### Arbeitsauftrag
Schreibe bitte den Text zur Beweiskraft des Verhandlungsprotokolls nach § 165 ZPO weiter, im Anschluss an seinen letzten Satz.

Die Klägerin führt aus, es sei iS des § 165 ZPO bewiesen, dass sie diese Anträge gestellt, eine Verbescheidung oder Beratung hierüber jedoch nicht stattgefunden habe. Die Beratung gehöre zu den zu beurkundenden Förmlichkeiten. Die Beweiskraft des die Beratung ausweisenden Protokolls sei allerdings durch den Nachweis der Fälschung erschüttert. Könne der Nachweis einer Beratung nicht geführt werden, müsse diese zwingend als nicht durchgeführt angesehen werden.

Damit wird ein Verfahrensfehler nicht hinreichend dargelegt. Nach § 165 ZPO, der gemäß § 202 Satz 1 SGG im sozialgerichtlichen Verfahren entsprechend anzuwenden ist, kann die Beachtung der für die Verhandlung vorgeschriebenen Förmlichkeiten nur durch das Protokoll bewiesen werden (Satz 1); gegen seinen diese Förmlichkeiten betreffenden Inhalt ist nur der Nachweis der Fälschung zulässig (Satz 2). Nach den Darlegungen der Klägerin enthält das Protokoll über die mündliche Verhandlung vor dem LSG den Satz "Nach geheimer Beratung verkündet der Vorsitzende - IM NAMEN DES VOLKES - das Urteil durch Verlesen der folgenden Urteilsformel:…" Damit ist nach § 165 Satz 1 ZPO iVm § 202 Satz 1 SGG bewiesen, dass das Urteil nach geheimer Beratung des Gerichts ergangen ist. Dass insoweit der Nachweis der Fälschung iS des § 165 Satz 2 iVm § 202 Satz 1 SGG erbracht sei, hat die Klägerin jedoch nicht hinreichend aufgezeigt.

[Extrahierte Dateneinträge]
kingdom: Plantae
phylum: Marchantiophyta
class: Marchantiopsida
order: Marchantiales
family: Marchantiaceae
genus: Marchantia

### Lösung
Eine Fälschung des Protokolls liegt nur dann vor, wenn es wissentlich falsch beurkundet oder nachträglich verfälscht wird; der Nachweis eines Irrtums oder einer objektiven Unrichtigkeit genügt dagegen nicht (vgl Smid/Hartmann in Wieczorek/Schütze, ZPO, 5. Aufl, § 165 Beweiskraft des Protokolls, Stand 2022, RdNr 18; Jansen in Ory/Weth, jurisPK-ERV, Band 2, 2. Aufl, § 165 ZPO, Stand 1.9.2022, RdNr 12; Schultzky in Zöller, ZPO, 34. Aufl 2022, § 165 ZPO RdNr 7, jeweils mwN). Hinreichende Anhaltspunkte für eine wissentlich falsche oder nachträglich verfälschte Beurkundung lassen sich der Beschwerdebegründung nicht entnehmen. Selbst wenn der Vorsitzende nach Verkündung des Urteils den vom Prozessbevollmächtigten der Klägerin an Eides statt versicherten Satz erklärt haben sollte, ist deshalb noch nicht die Unrichtigkeit des Protokolls dargetan. Dadurch wird weder eine der Urteilsverkündung vorausgegangene Beratung noch die Anwesenheit der am Urteil mitwirkenden Richter an dieser Beratung in Zweifel gezogen.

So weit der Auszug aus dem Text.